- Exercise material
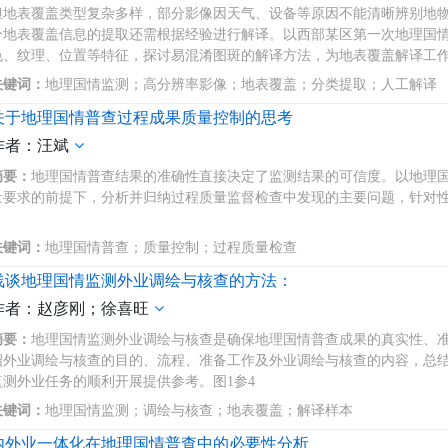
但地表覆盖类型复杂多样，部分影像因天气、设备等原因不能清晰辨别地
分地表覆盖信息的提取还需根据经验进行解译。以西部某区第一次地理国
色、纹理、位置等特征，探讨易混淆图斑的解译方法，为地表覆盖解译工
关键词：
地理国情监测；高分辨率影像；地表覆盖；分类提取；人工解译
关于地理国情普查过程成果质量控制的思考
作者：汪斌
摘要：
地理国情普查结果的准确性直接决定了监测结果的可信度。以地理
量要求的前提下，分析并归纳过程质量监督检查中发现的主要问题，针对
关键词：
地理国情普查；质量控制；过程质量检查
浅谈地理国情监测外业调绘与核查的方法：
作者：赵彦刚；徐喜旺
摘要：
地理国情监测外业调绘与核查是确保地理国情普查成果的真实性、
绍外业调绘与核查的目的、流程、准备工作及外业调绘与核查的内容，总
监测外业任务的顺利开展提供参考。图1参4
关键词：
地理国情监测；调绘与核查；地表覆盖；解译样本
内外业一体化在地理国情普查中的必要性分析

- Action item
Which lines run from the one containing "地理国情普查结果的准确性直接决定了监测结果的可信度。以地理" to the end of the entries above? Print them exactly, both ends included, and nothing else.

- Answer area
地理国情普查结果的准确性直接决定了监测结果的可信度。以地理
量要求的前提下，分析并归纳过程质量监督检查中发现的主要问题，针对
关键词：
地理国情普查；质量控制；过程质量检查
浅谈地理国情监测外业调绘与核查的方法：
作者：赵彦刚；徐喜旺
摘要：
地理国情监测外业调绘与核查是确保地理国情普查成果的真实性、
绍外业调绘与核查的目的、流程、准备工作及外业调绘与核查的内容，总
监测外业任务的顺利开展提供参考。图1参4
关键词：
地理国情监测；调绘与核查；地表覆盖；解译样本
内外业一体化在地理国情普查中的必要性分析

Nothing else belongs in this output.